Saturday, September 4, 2010

Shooting Stars

As evening approached, I took my boys to our community pool for a night swim. When we got there, my boys dived in, splashing around with big smiles on their faces. With the exception of my oldest, who felt overwhelmed by the other swimmers and immediately wanted to go home after about 3 minutes. I knew that there was no crowd and the pool was big enough for the few families that were there, but I’ve also come to realize that I can’t always make things better for him. So we called Dad to come and pick him up from the pool.

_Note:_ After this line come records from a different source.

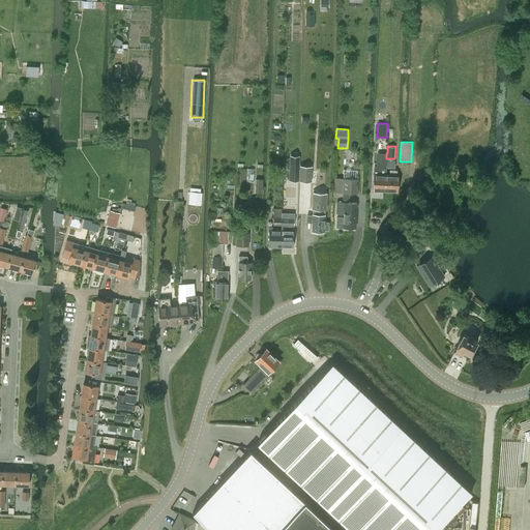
[(372,190),(384,192),(385,175),(385,168),(386,160),(386,158),(386,153),(378,153),(376,155),(376,167),(374,167),(374,174),(373,174),(372,190)]
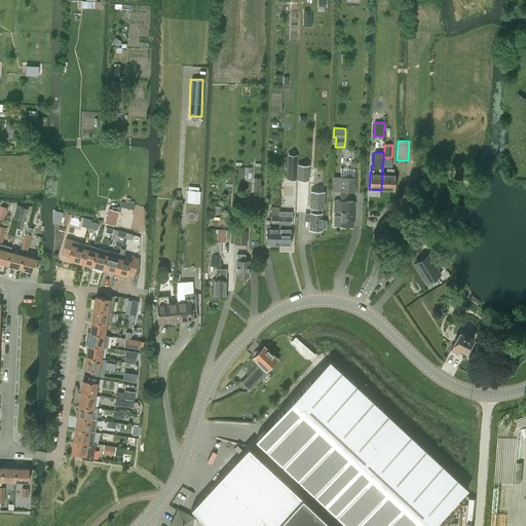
[(287,163),(287,179),(296,180),(297,164),(287,163)]
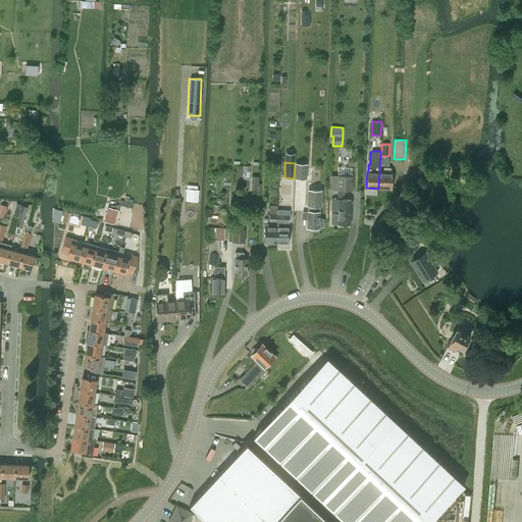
[(379,172),(378,189),(392,190),(392,173),(389,172),(389,168),(383,167),(382,172),(379,172)]
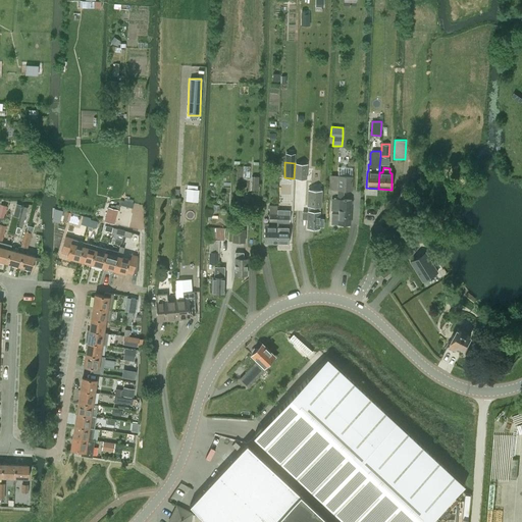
[(337,210),(337,214),(331,213),(331,217),(331,223),(337,223),(350,224),(351,200),(343,200),(344,190),(351,190),(352,190),(353,175),(330,174),(329,181),(329,190),(338,190),(337,199),(331,199),(330,210),(337,210)]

After he left, I felt very sad for him, he couldn’t even enjoy a simple swim at the pool, but I was also proud that he was aware of his limitations and took steps to help himself before he became overwhelmed and lashed out at someone.

I think my middle child was also feeling sadness for his older brother.

A moment later we both witnessed a bright shooting star that traveled across the sky above us. Then my middle child came up to me and said, “Hey Mom, I just saw a shooting star and instead of wishing for a cool toy, I made a wish that my brother would get better someday.”

I was touched by this moment, it reminded me that there’s so much love in our family and no matter what challenges we face, we face them together.


  1. Gosh dang it... you made me cry! What a sweet thing for younger brother to say!!!

  2. So very sweet. Thank goodness for moments like these. :)

  3. Mama, has he been evaluated for being on the Autism spectrum as well as bp? A lot of the symptoms you describe sound like Autism spectrum issues to me.

  4. Good question Meg. No he hasn't been tested, but we haven't seen enough similarities with this illness. I happen to babysit an autistic (aspergers) child. Even though both kids can rage, it is very different. Also, my son has the ability to hold it together while in public for the most part, where the boy I watch can't in any situation.

    My son also doesn't have the stereotypy behavior (flapping with hands, making sounds etc.), issues with language and eye contact, ritualistic behavior. If you met my son, you wouldn't know there was a problem, but if you met the child I babysit, you would know that he had a problem just by his social behavior. But I can say both kids have sensory issues. I think most of my son's social challenges come from his anxieties.

    I do think that there are a lot of the same behaviors seen in many different types of illness associated with the brain, I think that’s why it's so hard to get a diagnosis.

    Was is hard for you to get a diagnosis for your child? Have you always known what it was?

  5. There is a lot of love in your family. Your middle child is so precious. Give them all a kiss from me.